#### BRANO DA LEGGERE:
◇ ◇ ◇ ◇ ◇ ◇ ◇

Mentre si trovava a Gaza venerdì scorso è stato bombardato un ospedale e sono morte circa sei persone. La guerra è davvero finita oggi a Gaza?
"La guerra acuta è finita. Ci sono ancora episodi qua e là, ma non siamo al bombardamento a tappeto come prima".
Ha visto speranza a Gaza? Dove? Qual è il simbolo di questa speranza?
"Il simbolo della speranza sono i bambini che celebrano il Presepio Vivente: pieni di gioia, pieni di entusiasmo, contentissimi, pieni di vita. Mi dicono che se si può celebrare il Natale così a Gaza, si può ancora sperare".
Ieri hanno bruciato un albero di Natale a Jenin, nella Cisgiordania occupata. Quale è la condizione dei cristiani in tutta la Palestina?
"La condizione dei cristiani non è diversa da quella di tutti gli altri. Ogni anno abbiamo episodi di violenza di questo tipo: una volta a Jenin, una volta a Taybe, una volta qui, una volta là. Bisogna dire che ci sono sempre degli estremisti che vogliono colpire lo spirito del Natale, ma ottengono l'effetto contrario, perché la risposta — soprattutto da parte della comunità musulmana — è stata meravigliosa".
Qual è la sua preghiera per questo Natale?
"La mia preghiera è che si debba smettere di parlare di Natale e pace come una contraddizione in termini".

◇ ◇ ◇ ◇ ◇ ◇ ◇

#### SEZIONE DATI:
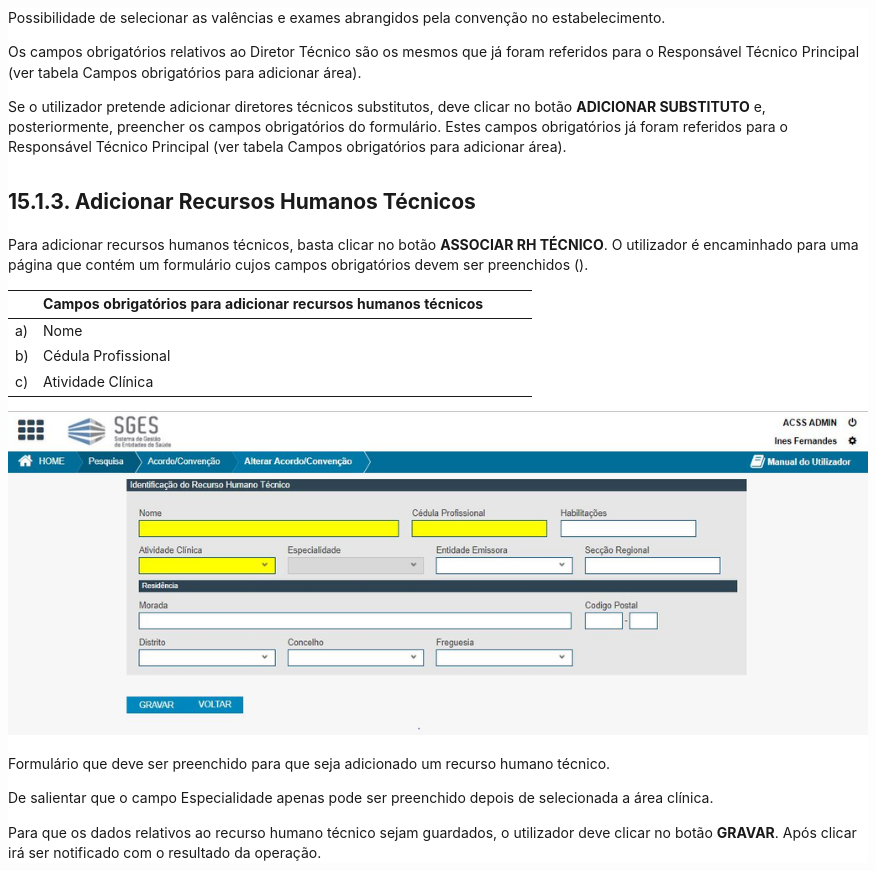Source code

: <p class="caption" id="figValenciasExames"> Possibilidade de selecionar as valências e exames abrangidos pela convenção no estabelecimento. </p>

Os campos obrigatórios relativos ao Diretor Técnico são os mesmos que já foram referidos para o Responsável Técnico Principal (ver tabela Campos obrigatórios para adicionar área).

Se o utilizador pretende adicionar diretores técnicos substitutos, deve clicar no botão **ADICIONAR SUBSTITUTO** e, posteriormente, preencher os campos obrigatórios do formulário. Estes campos obrigatórios já foram referidos para o Responsável Técnico Principal (ver tabela Campos obrigatórios para adicionar área).

<p id="rhConvencao"></p>

## 15.1.3. Adicionar Recursos Humanos Técnicos

Para adicionar recursos humanos técnicos, basta clicar no botão **ASSOCIAR RH TÉCNICO**. O utilizador é encaminhado para uma página que contém um formulário cujos campos obrigatórios devem ser preenchidos ([](#figAdicionar_RH_Tecnicos)).

|    | Campos obrigatórios para adicionar recursos humanos técnicos          |   |   |   |
|----|-----------------------------------------------------------------------|---|---|---|
| a) | Nome                                                                  |   |   |   |
| b) | Cédula Profissional                                                   |   |   |   |
| c) | Atividade Clínica                                                     |   |   |   |

![figAdicionar_RH_Tecnicos](img/pages/cap15/14_7.JPG)

<p class="caption" id="figAdicionar_RH_Tecnicos"> Formulário que deve ser preenchido para que seja adicionado um recurso humano técnico. </p>

De salientar que o campo Especialidade apenas pode ser preenchido depois de selecionada a área clínica.

Para que os dados relativos ao recurso humano técnico sejam guardados, o utilizador deve clicar no botão **GRAVAR**. Após clicar irá ser notificado com o resultado da operação.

◇ ◇ ◇ ◇ ◇ ◇ ◇

#### LAVORO RICHIESTO:
Trascrivi parola per parola il brano sul Natale a Gaza, tutto da "Mentre si trovava" giù fino a "tutta la Palestina?". Questo materiale è separato dal brano.

#### ESITO ESERCIZIO:
Mentre si trovava a Gaza venerdì scorso è stato bombardato un ospedale e sono morte circa sei persone. La guerra è davvero finita oggi a Gaza?
"La guerra acuta è finita. Ci sono ancora episodi qua e là, ma non siamo al bombardamento a tappeto come prima".
Ha visto speranza a Gaza? Dove? Qual è il simbolo di questa speranza?
"Il simbolo della speranza sono i bambini che celebrano il Presepio Vivente: pieni di gioia, pieni di entusiasmo, contentissimi, pieni di vita. Mi dicono che se si può celebrare il Natale così a Gaza, si può ancora sperare".
Ieri hanno bruciato un albero di Natale a Jenin, nella Cisgiordania occupata. Quale è la condizione dei cristiani in tutta la Palestina?